Professor Paul Raffield of Warwick Law School argues that the Christmas special can be traced back to the creative mind of William Shakespeare, and specifically the premiere of The Comedy of Errors at Gray’s Inn on 28 December 1594.
Elizabethans celebrated across (and beyond) the twelve days of Christmas, from Christmas Day itself to the Feast of the Epiphany on January 6, with feasts, entertainments, games, and social calls. The wealthy were expected to feed and entertain their servants and tenants and offer them seasonal ‘sports’ while at court Christmas was marked with singing, dancing, ‘guising’ and the performance of plays.
Professor Raffield explains more about that ‘premiere’: “The Chamberlain's Men - a licensed company of actors, of which Shakespeare was a "sharer" - performed The Comedy of Errors, probably for the first time, at Gray's Inn during the annual period of Christmas feasting known as the revels. Gray’s Inn is one of the four Inns of Court, where barristers were and still are trained.
“The play concerns specific themes that are relevant to Christmas: nativity, rebirth, forgiveness, and hospitality extended to those in need of sanctuary. Like Christ, the Antipholus and Dromio twins in The Comedy of Errors – were born – ‘the calendars of their nativity’ in an inn.
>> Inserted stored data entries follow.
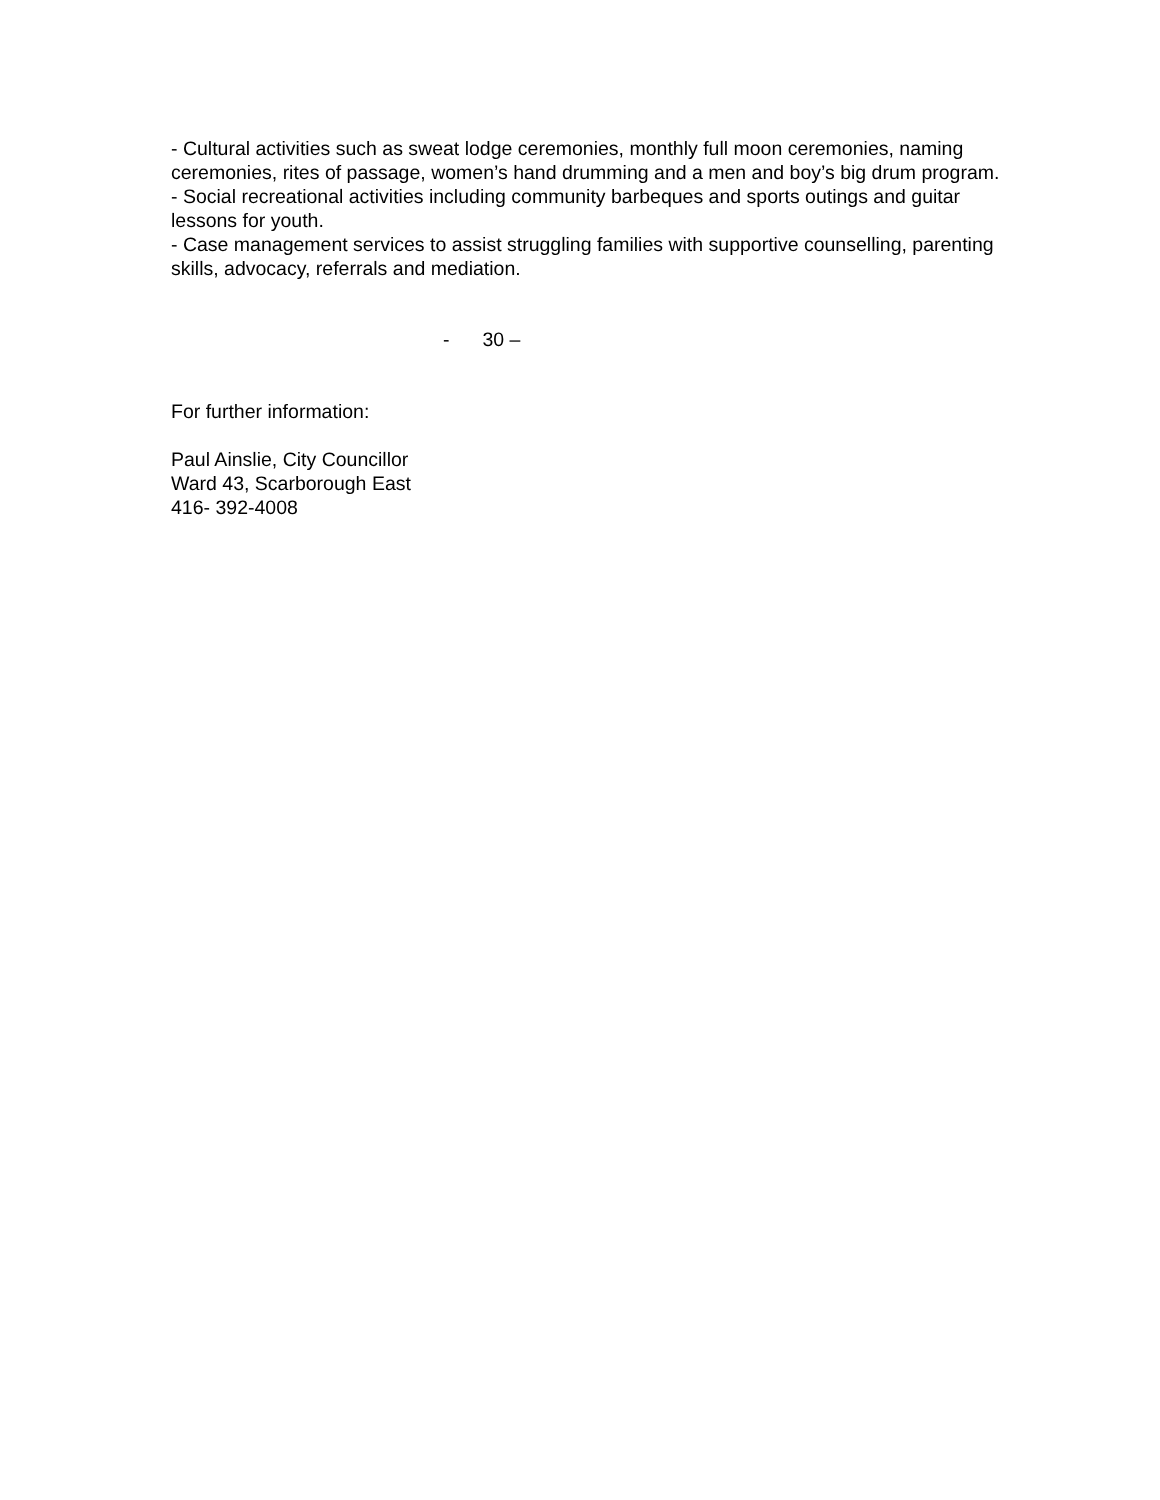- Cultural activities such as sweat lodge ceremonies, monthly full moon ceremonies, naming ceremonies, rites of passage, women’s hand drumming and a men and boy’s big drum program.
- Social recreational activities including community barbeques and sports outings and guitar lessons for youth.
- Case management services to assist struggling families with supportive counselling, parenting skills, advocacy, referrals and mediation.
- 30 –
For further information:
Paul Ainslie, City Councillor
Ward 43, Scarborough East
416- 392-4008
“The decision to premiere the play on the evening of Holy Innocents’ Day (28 December) was also not accidental: the Feast of Holy Innocents commemorated the slaughter of young, male children in Bethlehem, ordered by King Herod and recorded in The Gospel According to St. Matthew (2.16). Antopholus of Syracuse and Dromio of Syracuse were young, male innocents abroad: if arrested in Ephesus, they would have been executed. In the play, the consequence of a trade war between Ephesus and Syracuse was that the Ephesian Parliament had decreed that Syracusians apprehended in Ephesus should face the death penalty.
“In this respect, the performance of The Comedy of Errors at Gray's Inn was an Elizabethan Christmas Special and ‘Must-See’ - certainly for lawyers - event.”
Carol Chillington Rutter, Professor of Shakespeare and Performance Studies in the Department of English and Comparative Literary Studies at Warwick, notes another perspective on the ‘Christmas Special.’
Professor Rutter said: “Of course the ‘Christmas Special’ started – according to William Shakespeare – long before that ‘premiere’ at Gray’s Inn.
“Horatio recalls it for us in the opening scene of Hamlet. He and two soldiers standing watch just before midnight on the battlements of Elsinore have been terrified out of their wits by the appearance of a Ghost who looks like their dead king. Such hauntings are portents of ‘disasters in the sun’, of ‘fierce events’, of ‘doomsday’.
“The men stand trembling as the Ghost comes upon them a second – but then a cock crows and the apparition vanishes. In its wake, Marcellus observes: ‘It faded on the crowing of the cock’. And then he reflects beyond the here and now. He speaks of a miraculous intervention:
Some say that ever ’gainst that season comes
Wherein our Saviour’s birth is celebrated,
The bird of dawning singeth all night long.
And then, they say, no spirit can walk abroad;
The nights are wholesome; then no planets strike,
No fairy takes, nor witch hath power to charm,
So hallow’d and so gracious is the time.
“As the playwright Shakespeare has Marcellus and Horatio tell it, then, the very first ‘Christmas Special’ of all was performed as an act of grace, a blessing on mankind played out in the birth of a child. ‘Special’ indeed.”